The release explains that ExxonMobil has:

• raised doubts about even the most indisputable scientific evidence;

• funded an array of front organizations to create the appearance of a broad platform for a tight-knit group of vocal climate change contrarians who misrepresent peer-reviewed scientific findings;

• attempted to portray its opposition to action as a positive quest for “sound science” rather than business self-interest;

• used its access to the Bush administration to block federal policies and shape government communications on global warming.

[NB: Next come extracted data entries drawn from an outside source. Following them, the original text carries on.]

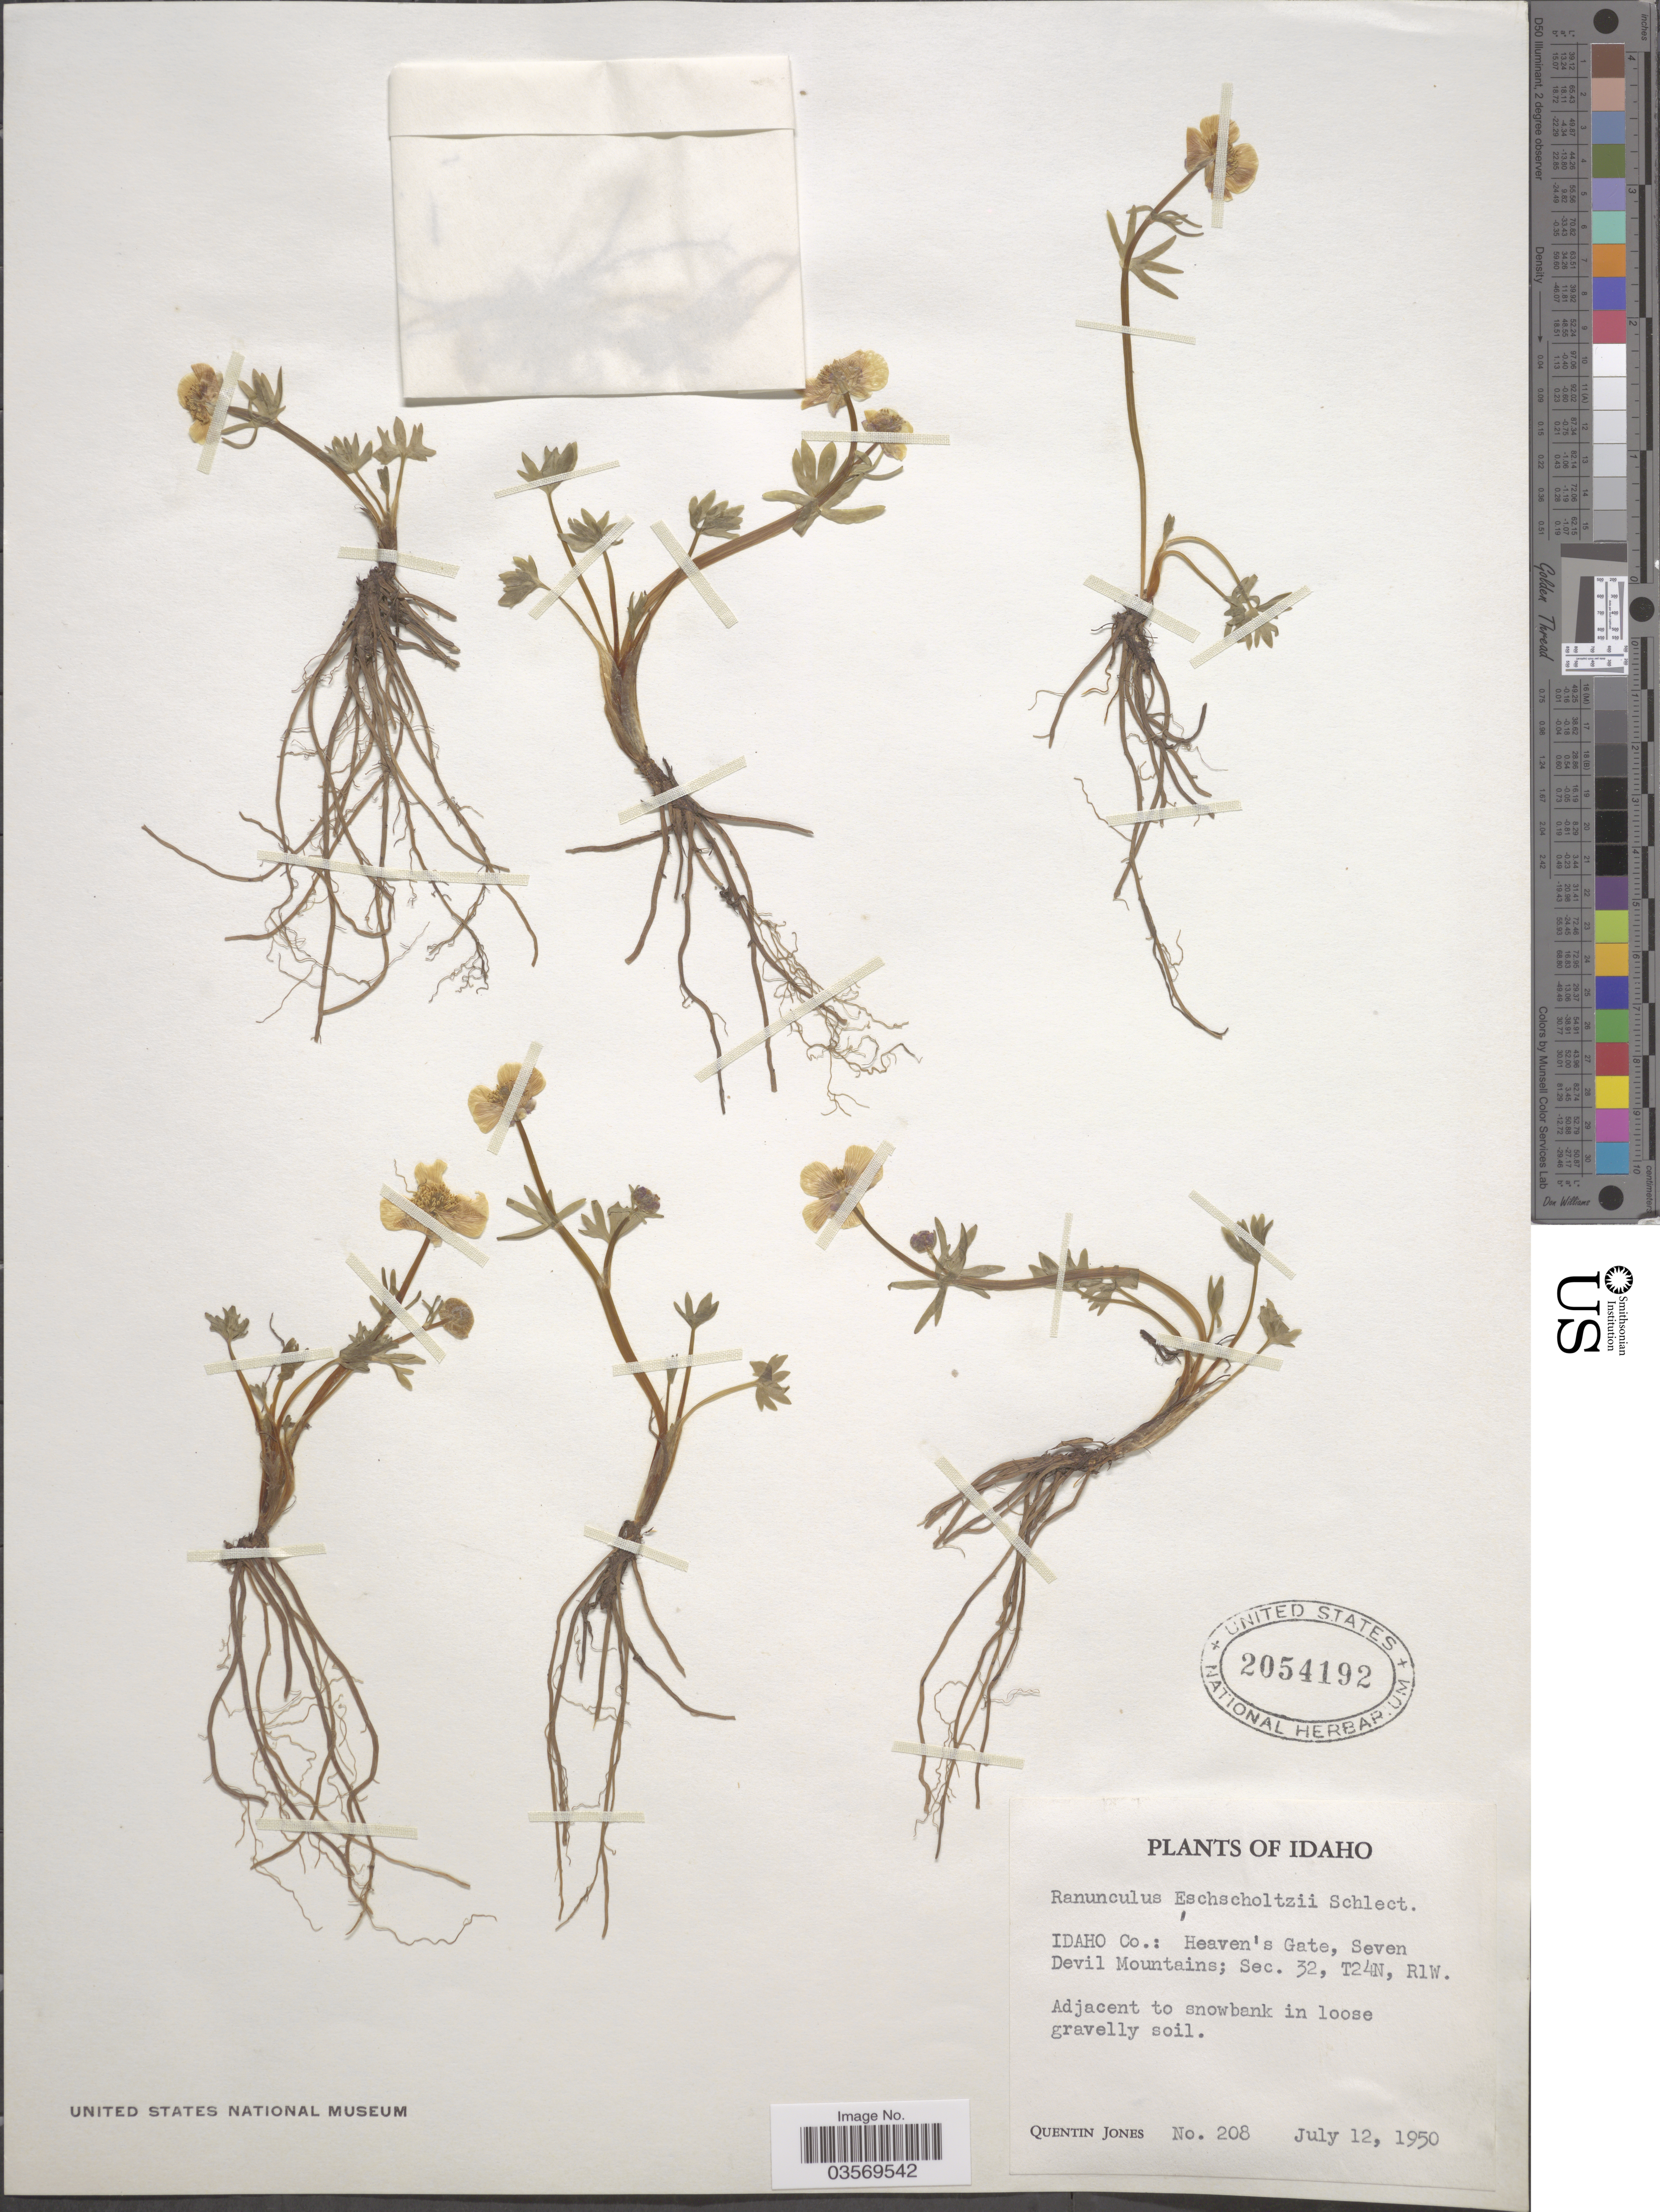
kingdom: Plantae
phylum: Tracheophyta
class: Magnoliopsida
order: Ranunculales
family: Ranunculaceae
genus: Ranunculus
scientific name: Ranunculus suksdorfii var. suksdorfii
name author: A. Gray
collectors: Q. Jones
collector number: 208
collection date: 1950-07-12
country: United States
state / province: Idaho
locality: Idaho Co.: Heaven's Gate, Seven Devil Mountains; Sec. 32, T24N, R1W.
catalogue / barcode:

If ExxonMobil were a country, it would be the sixth-largest expender of global warming emissions. (AlterNet, Jan. 8)

Other corporations attempt to cover up their horrible track records on the environment by making only the paltriest efforts to help. For example, a New York Times editorial lauds Wal-Mart for pushing to sell 100 million compact fluorescent light bulbs—which use less energy than regular light bulbs—a year. More than half the electricity in the U.S. comes from coal-burning plants, the editorial reports.

Yet from Connecticut to Washington to Pennsylvania, complaints have been filed against Wal-Mart stores for violations of water quality standards, as well as pesticide and fertilizer pollution. In Dallas, the U.S. Environmental Protection Agency was willing to waive some water quality standards just for Wal-Mart stores.

While products like compact fluorescent light bulbs can provide some reprieve to the problem of global warming emissions, the largest contributors to the problem are not individuals, but these corporations. Under capitalism, they are allowed to run rampant, trampling over any rights of workers, including environmental protection, unless a struggle forces them back.

In addition, when disasters occur as a result of these policies—like Hurricanes Katrina and Rita—the U.S. government is not only ill-equipped but unwilling to deal with the consequences to the people. Recently, National Hurricane Center Director Max Mayfield stepped down from his 34-year position, saying that the United States lacked the political will to commit to the kind of hurricane preparedness that will be needed in the current highly active hurricane cycle. (Los Angeles Times, Jan. 3)

The struggle to save the planet from global warming is therefore yet another reason why capitalism must be replaced with a system that places people—and the environment that sustains them—over profits.